The possibilities also extend to town planning.

“You could take a walk down on the waterfront and see a proposed new hotel rising up into the skyline, which would be hugely helpful for assessing the effects on surrounding buildings and businesses.”

Hero image Neil Dodgson terrain
The lines show how the computer's detection of the real horizon (yellow) differs from the virtual horizon generated from a digital elevation map (red). Even though there are trees in front of half the true horizon, the software can accurately match the two. Images courtesy: Victoria University of Wellington

To make all this possible, computers need to be able to almost perfectly lock the augmented reality view onto the real view – matching up these two and keeping them locked together while someone moves their head around is a huge computing challenge, known as registration.

Two parts of the problem are tech related – to cope with all the light outside, the headsets need to be much brighter than they are currently capable of, and they also need to be able to manage much more depth perception, without getting woozy.

Neil says the brightness problem is just a matter of the tech giant’s time, and his team’s focus is on using video to enable full horizon registration for the first time ever.

“The idea of using the horizon line to register the real image with the virtual one isn’t new. There’s been good groundwork done on this by a top research team in Italy, but we’ve managed to improve their accuracy ten-fold by doing something quite differently. We use 360-degree camera images and video, rather than just working with the section of the view that’s directly in front. Perhaps counter-intuitively, by giving the algorithm much more information to sort through, it produces much better accuracy.”

The team have been using publicly available digital elevation maps from satellite imagery to test the algorithm’s matching skills. They’ve found their algorithm does a much better job at matching the horizon and is not thrown by the substantial numbers of trees, buildings and other things that obstruct the horizon in most images. It also copes with the challenging situations where the separation between sky and ground isn’t very good, such as in dark, cloudy or misty conditions, when the sea and sky are similar colours, or when there’s strong glare from the sun.

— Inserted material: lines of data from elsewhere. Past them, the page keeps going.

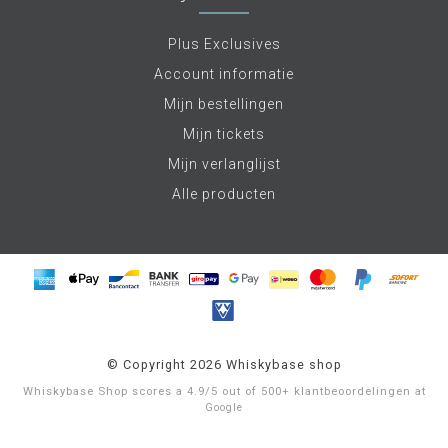
Plus Exclusives
Account informatie
Mijn bestellingen
Mijn tickets
Mijn verlanglijst
Alle producten
© Copyright 2026 Whiskybase shop
Whiskybase Shop
scores a
4.9
/
5
out of
500+
klantbeoordelingen at
Google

It’s much faster than humans at matching terrain and produces results as good as an expert human. The team are now assessing how little horizon is needed to ensure a good lock.

“We’ve been surprised at how accurate it is, even with as little as an eighth of the horizon visible.”

Neil and the team will be publishing their results later this year, and the next focus will be to accurately identify which objects are in the foreground of the views and which are in the background. It's the next step toward the rich, detailed augmented reality of our imaginations.